Task instructions
All that should be output is the block of lines below from the line with "perfectos para logotipos o gráficos de" to the line with "grandes que otros formatos como JPG. El", both included, exactly as written.

[Page-level text extractions]
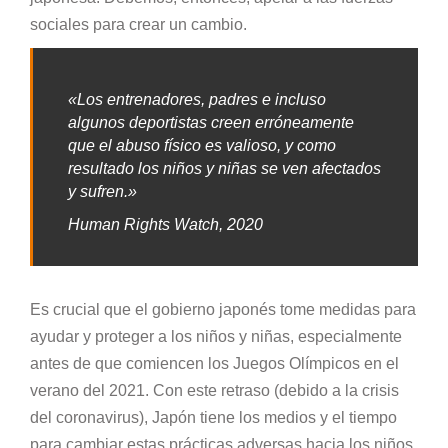
sociales para crear un cambio.
«Los entrenadores, padres e incluso
algunos deportistas creen erróneamente
que el abuso físico es valioso, y como
resultado los niños y niñas se ven afectados
y sufren.»
Human Rights Watch, 2020
Es crucial que el gobierno japonés tome medidas para
ayudar y proteger a los niños y niñas, especialmente
antes de que comiencen los Juegos Olímpicos en el
verano del 2021. Con este retraso (debido a la crisis
del coronavirus), Japón tiene los medios y el tiempo
para cambiar estas prácticas adversas hacia los niños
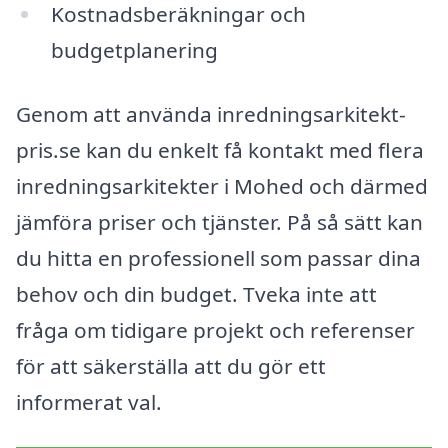
Kostnadsberäkningar och
budgetplanering
Genom att använda inredningsarkitekt-
pris.se kan du enkelt få kontakt med flera
inredningsarkitekter i Mohed och därmed
jämföra priser och tjänster. På så sätt kan
du hitta en professionell som passar dina
behov och din budget. Tveka inte att
fråga om tidigare projekt och referenser
för att säkerställa att du gör ett
informerat val.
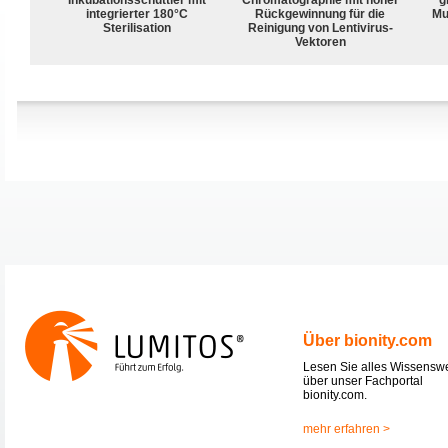
integrierter 180°C
Rückgewinnung für die
Mu
Sterilisation
Reinigung von Lentivirus-
Vektoren
Über bionity.com
Lesen Sie alles Wissensw
über unser Fachportal
bionity.com.
mehr erfahren >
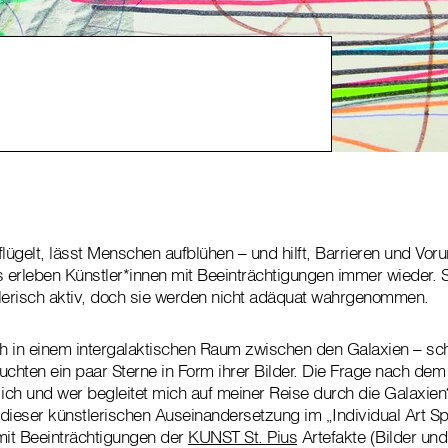
eflügelt, lässt Menschen aufblühen – und hilft, Barrieren und Vorur
erleben Künstler*innen mit Beeinträchtigungen immer wieder. S
lerisch aktiv, doch sie werden nicht adäquat wahrgenommen.
ch in einem intergalaktischen Raum zwischen den Galaxien – sch
leuchten ein paar Sterne in Form ihrer Bilder. Die Frage nach 
 ich und wer begleitet mich auf meiner Reise durch die Galaxien
dieser künstlerischen Auseinandersetzung im „Individual Art S
mit Beeinträchtigungen der
KUNST St. Pius
Artefakte (Bilder und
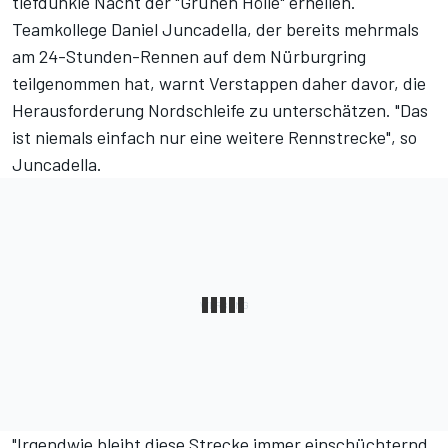
tiefdunkle Nacht der "Grünen Hölle" erhellen.
Teamkollege Daniel Juncadella, der bereits mehrmals
am 24-Stunden-Rennen auf dem Nürburgring
teilgenommen hat, warnt Verstappen daher davor, die
Herausforderung Nordschleife zu unterschätzen. "Das
ist niemals einfach nur eine weitere Rennstrecke", so
Juncadella.
"Irgendwie bleibt diese Strecke immer einschüchternd,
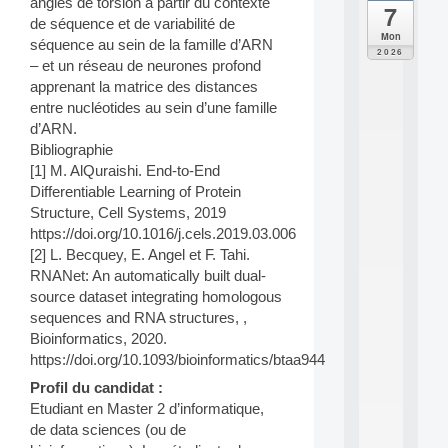
angles de torsion à partir du contexte
7
da
de séquence et de variabilité de
C
Mon
séquence au sein de la famille d’ARN
F
2026
– et un réseau de neurones profond
P
A
apprenant la matrice des distances
I
entre nucléotides au sein d’une famille
F
d’ARN.
o
Bibliographie
r
[1] M. AlQuraishi. End-to-End
H
Differentiable Learning of Protein
u
m
Structure, Cell Systems, 2019
a
https://doi.org/10.1016/j.cels.2019.03.006
n
[2] L. Becquey, E. Angel et F. Tahi.
R
RNANet: An automatically built dual-
e
source dataset integrating homologous
s
sequences and RNA structures, ,
o
u
Bioinformatics, 2020.
r
https://doi.org/10.1093/bioinformatics/btaa944
c
Profil du candidat :
e
s
Etudiant en Master 2 d’informatique,
a
de data sciences (ou de
n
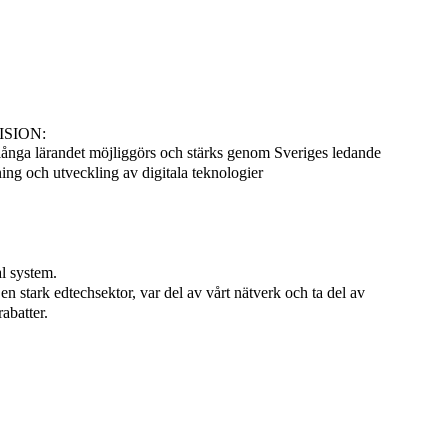
ISION:
långa lärandet möjliggörs och stärks genom Sveriges ledande
ng och utveckling av digitala teknologier
l system.
l en stark edtechsektor, var del av vårt nätverk och ta del av
abatter.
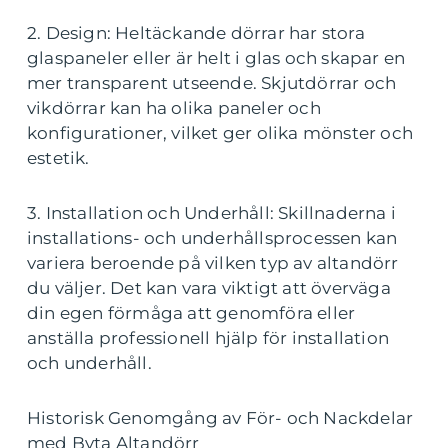
2. Design: Heltäckande dörrar har stora
glaspaneler eller är helt i glas och skapar en
mer transparent utseende. Skjutdörrar och
vikdörrar kan ha olika paneler och
konfigurationer, vilket ger olika mönster och
estetik.
3. Installation och Underhåll: Skillnaderna i
installations- och underhållsprocessen kan
variera beroende på vilken typ av altandörr
du väljer. Det kan vara viktigt att överväga
din egen förmåga att genomföra eller
anställa professionell hjälp för installation
och underhåll.
Historisk Genomgång av För- och Nackdelar
med Byta Altandörr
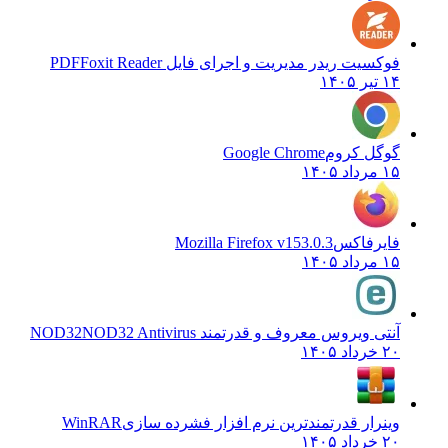
فوکسیت ریدر مدیریت و اجرای فایل PDF
Foxit Reader
۱۴ تیر ۱۴۰۵
گوگل کروم
Google Chrome
۱۵ مرداد ۱۴۰۵
فایرفاکس
Mozilla Firefox v153.0.3
۱۵ مرداد ۱۴۰۵
آنتی ویروس معروف و قدرتمند NOD32
NOD32 Antivirus
۲۰ خرداد ۱۴۰۵
وینرار قدرتمندترین نرم افزار فشرده سازی
WinRAR
۲۰ خرداد ۱۴۰۵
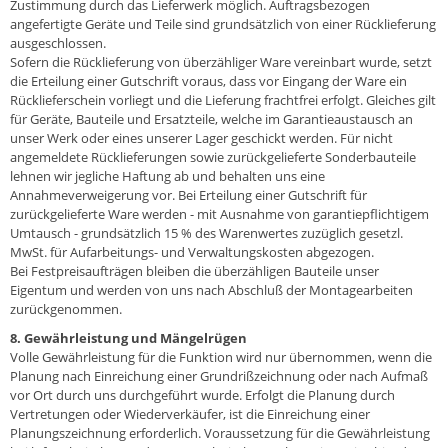
Zustimmung durch das Lieferwerk möglich. Auftragsbezogen
angefertigte Geräte und Teile sind grundsätzlich von einer Rücklieferung
ausgeschlossen.
Sofern die Rücklieferung von überzähliger Ware vereinbart wurde, setzt
die Erteilung einer Gutschrift voraus, dass vor Eingang der Ware ein
Rücklieferschein vorliegt und die Lieferung frachtfrei erfolgt. Gleiches gilt
für Geräte, Bauteile und Ersatzteile, welche im Garantieaustausch an
unser Werk oder eines unserer Lager geschickt werden. Für nicht
angemeldete Rücklieferungen sowie zurückgelieferte Sonderbauteile
lehnen wir jegliche Haftung ab und behalten uns eine
Annahmeverweigerung vor. Bei Erteilung einer Gutschrift für
zurückgelieferte Ware werden - mit Ausnahme von garantiepflichtigem
Umtausch - grundsätzlich 15 % des Warenwertes zuzüglich gesetzl.
MwSt. für Aufarbeitungs- und Verwaltungskosten abgezogen.
Bei Festpreisaufträgen bleiben die überzähligen Bauteile unser
Eigentum und werden von uns nach Abschluß der Montagearbeiten
zurückgenommen.
8. Gewährleistung und Mängelrügen
Volle Gewährleistung für die Funktion wird nur übernommen, wenn die
Planung nach Einreichung einer Grundrißzeichnung oder nach Aufmaß
vor Ort durch uns durchgeführt wurde. Erfolgt die Planung durch
Vertretungen oder Wiederverkäufer, ist die Einreichung einer
Planungszeichnung erforderlich. Voraussetzung für die Gewährleistung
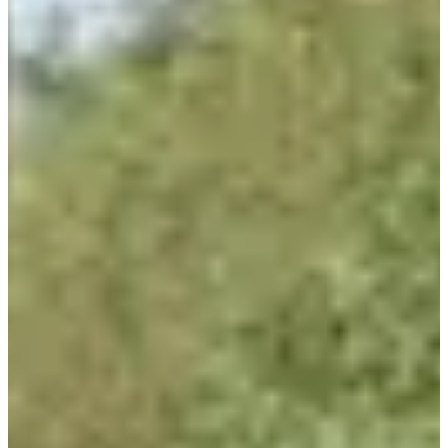
faut bien varier les victoires. Hop hop ! Sprint de 5 km, entre les
batailles de regards et lutte de longue haleine pour relever le défi de
la côte sur le 10 km et sur le 21 km, une chose est sûre, ça va suer.
3 (très) bonnes raisons de participer :
L’ambiance bon enfant de l’évènement. C’est un peu comme
rejoindre une grande famille le temps d’un week-end !
Courir, c’est bien. Courir entouré de dizaines de copains, c’est
encore mieux.
L’édition 2025 a une nouvelle fois tenu toutes ses promesses
avec plus de 550 participants au rendez-vous !
Comme chaque année, les bénéfices de la course sont reversés
à la Fondation DigestScience, engagée dans la recherche sur
les maladies digestives et l’accompagnement des patients.
Après 1 500 € collectés en 2024, c’est un magnifique cap de 2
000 € qui a été atteint en 2025 💙
Résultats :
2025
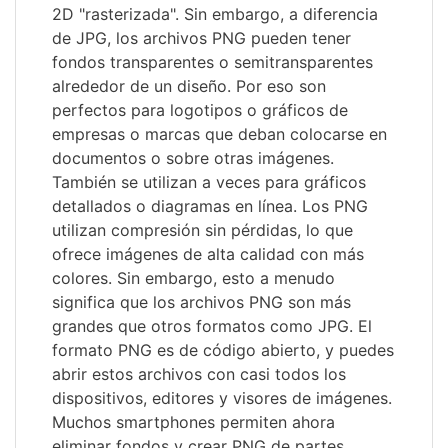
2D "rasterizada". Sin embargo, a diferencia
de JPG, los archivos PNG pueden tener
fondos transparentes o semitransparentes
alrededor de un diseño. Por eso son
perfectos para logotipos o gráficos de
empresas o marcas que deban colocarse en
documentos o sobre otras imágenes.
También se utilizan a veces para gráficos
detallados o diagramas en línea. Los PNG
utilizan compresión sin pérdidas, lo que
ofrece imágenes de alta calidad con más
colores. Sin embargo, esto a menudo
significa que los archivos PNG son más
grandes que otros formatos como JPG. El
formato PNG es de código abierto, y puedes
abrir estos archivos con casi todos los
dispositivos, editores y visores de imágenes.
Muchos smartphones permiten ahora
eliminar fondos y crear PNG de partes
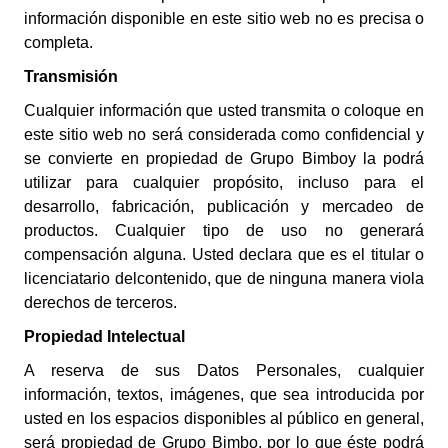
información disponible en este sitio web no es precisa o
completa.
Transmisión
Cualquier información que usted transmita o coloque en
este sitio web no será considerada como confidencial y
se convierte en propiedad de Grupo Bimboy la podrá
utilizar para cualquier propósito, incluso para el
desarrollo, fabricación, publicación y mercadeo de
productos. Cualquier tipo de uso no generará
compensación alguna. Usted declara que es el titular o
licenciatario delcontenido, que de ninguna manera viola
derechos de terceros.
Propiedad Intelectual
A reserva de sus Datos Personales, cualquier
información, textos, imágenes, que sea introducida por
usted en los espacios disponibles al público en general,
será propiedad de
Grupo Bimbo
, por lo que éste podrá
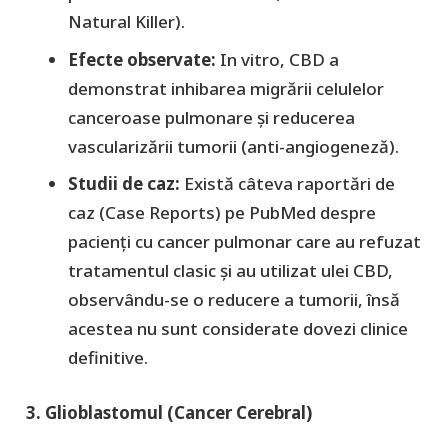
Natural Killer).
Efecte observate:
In vitro, CBD a
demonstrat inhibarea migrării celulelor
canceroase pulmonare și reducerea
vascularizării tumorii (anti-angiogeneză).
​Studii de caz:
Există câteva raportări de
caz (Case Reports) pe PubMed despre
pacienți cu cancer pulmonar care au refuzat
tratamentul clasic și au utilizat ulei CBD,
observându-se o reducere a tumorii, însă
acestea nu sunt considerate dovezi clinice
definitive.
3. Glioblastomul (Cancer Cerebral)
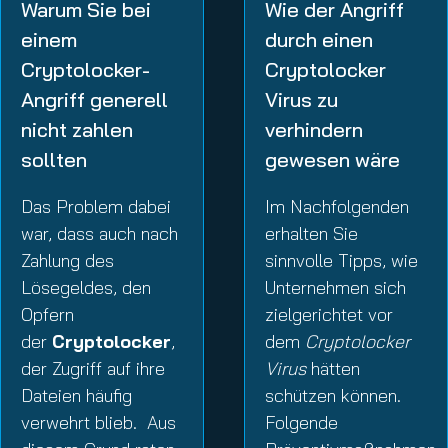
Warum Sie bei
Wie der Angriff
einem
durch einen
Cryptolocker-
Cryptolocker
Angriff generell
Virus zu
nicht zahlen
verhindern
sollten
gewesen wäre
Das Problem dabei
Im Nachfolgenden
war, dass auch nach
erhalten Sie
Zahlung des
sinnvolle Tipps, wie
Lösegeldes, den
Unternehmen sich
Opfern
zielgerichtet vor
der
Cryptolocker
,
dem
Cryptolocker
der Zugriff auf ihre
Virus
hätten
Dateien häufig
schützen können.
verwehrt blieb. Aus
Folgende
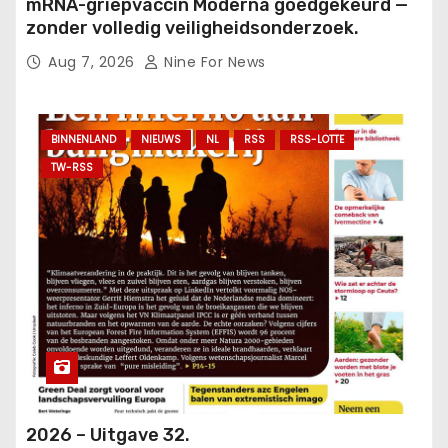
mRNA-griepvaccin Moderna goedgekeurd —
zonder volledig veiligheidsonderzoek.
Aug 7, 2026
Nine For News
BINNENLAND
NIEUWS
NL
RSS
RSS-LOTTE
TW-RSS
2026 – Uitgave 32.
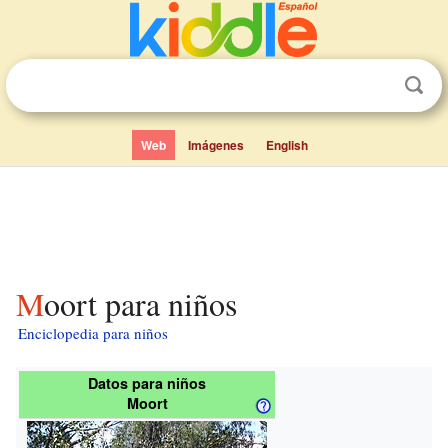
Web
Imágenes
English
Moort para niños
Enciclopedia para niños
Datos para niños
Moort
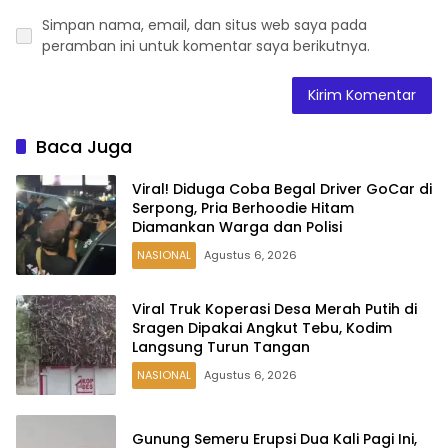
Simpan nama, email, dan situs web saya pada
peramban ini untuk komentar saya berikutnya.
Baca Juga
Viral! Diduga Coba Begal Driver GoCar di
Serpong, Pria Berhoodie Hitam
Diamankan Warga dan Polisi
NASIONAL
Agustus 6, 2026
Viral Truk Koperasi Desa Merah Putih di
Sragen Dipakai Angkut Tebu, Kodim
Langsung Turun Tangan
NASIONAL
Agustus 6, 2026
Gunung Semeru Erupsi Dua Kali Pagi Ini,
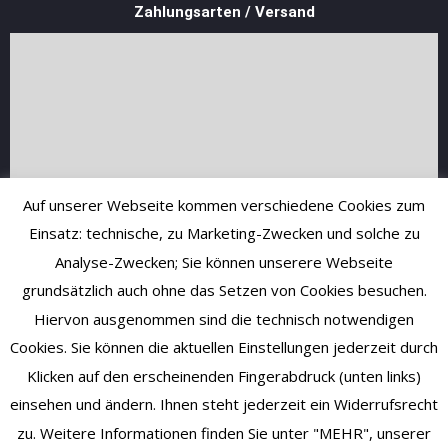
Zahlungsarten / Versand
Auf unserer Webseite kommen verschiedene Cookies zum
Einsatz: technische, zu Marketing-Zwecken und solche zu
Analyse-Zwecken; Sie können unserere Webseite
grundsätzlich auch ohne das Setzen von Cookies besuchen.
Hiervon ausgenommen sind die technisch notwendigen
Cookies. Sie können die aktuellen Einstellungen jederzeit durch
Klicken auf den erscheinenden Fingerabdruck (unten links)
einsehen und ändern. Ihnen steht jederzeit ein Widerrufsrecht
zu. Weitere Informationen finden Sie unter "MEHR", unserer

Answer to this problem
perfectos para logotipos o gráficos de
empresas o marcas que deban colocarse en
documentos o sobre otras imágenes.
También se utilizan a veces para gráficos
detallados o diagramas en línea. Los PNG
utilizan compresión sin pérdidas, lo que
ofrece imágenes de alta calidad con más
colores. Sin embargo, esto a menudo
significa que los archivos PNG son más
grandes que otros formatos como JPG. El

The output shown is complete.